**WORK INSTRUCTIONS:** Exactly as they appear, write the lines from the one containing "Facundo Medina y la anécdota" to the final line of the entries, leaving pictures out.

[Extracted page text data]

*** Block opens ***

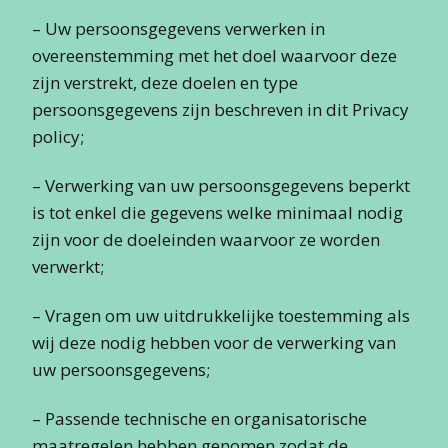
– Uw persoonsgegevens verwerken in
overeenstemming met het doel waarvoor deze
zijn verstrekt, deze doelen en type
persoonsgegevens zijn beschreven in dit Privacy
policy;
– Verwerking van uw persoonsgegevens beperkt
is tot enkel die gegevens welke minimaal nodig
zijn voor de doeleinden waarvoor ze worden
verwerkt;
– Vragen om uw uitdrukkelijke toestemming als
wij deze nodig hebben voor de verwerking van
uw persoonsgegevens;
– Passende technische en organisatorische
maatregelen hebben genomen zodat de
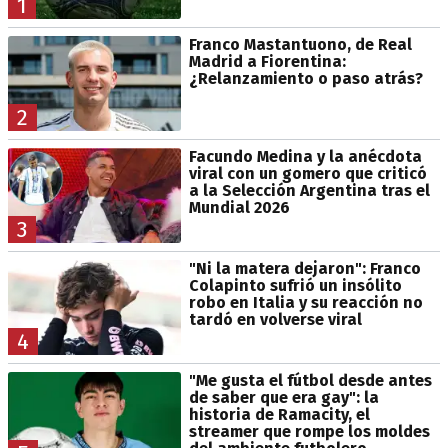
1
Franco Mastantuono, de Real
Madrid a Fiorentina:
¿Relanzamiento o paso atrás?
2
Facundo Medina y la anécdota
viral con un gomero que criticó
a la Selección Argentina tras el
Mundial 2026
3
"Ni la matera dejaron": Franco
Colapinto sufrió un insólito
robo en Italia y su reacción no
tardó en volverse viral
4
"Me gusta el fútbol desde antes
de saber que era gay": la
historia de Ramacity, el
streamer que rompe los moldes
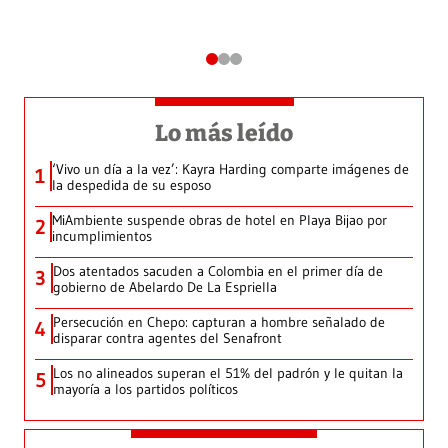
Lo más leído
‘Vivo un día a la vez’: Kayra Harding comparte imágenes de
1
la despedida de su esposo
MiAmbiente suspende obras de hotel en Playa Bijao por
2
incumplimientos
Dos atentados sacuden a Colombia en el primer día de
3
gobierno de Abelardo De La Espriella
Persecución en Chepo: capturan a hombre señalado de
4
disparar contra agentes del Senafront
Los no alineados superan el 51% del padrón y le quitan la
5
mayoría a los partidos políticos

*** Block closes ***

**RESPONSE TO THE EXERCISE:**
Facundo Medina y la anécdota
viral con un gomero que criticó
a la Selección Argentina tras el
Mundial 2026
3
"Ni la matera dejaron": Franco
Colapinto sufrió un insólito
robo en Italia y su reacción no
tardó en volverse viral
4
"Me gusta el fútbol desde antes
de saber que era gay": la
historia de Ramacity, el
streamer que rompe los moldes
Lo más leído
‘Vivo un día a la vez’: Kayra Harding comparte imágenes de
1
la despedida de su esposo
MiAmbiente suspende obras de hotel en Playa Bijao por
2
incumplimientos
Dos atentados sacuden a Colombia en el primer día de
3
gobierno de Abelardo De La Espriella
Persecución en Chepo: capturan a hombre señalado de
4
disparar contra agentes del Senafront
Los no alineados superan el 51% del padrón y le quitan la
5
mayoría a los partidos políticos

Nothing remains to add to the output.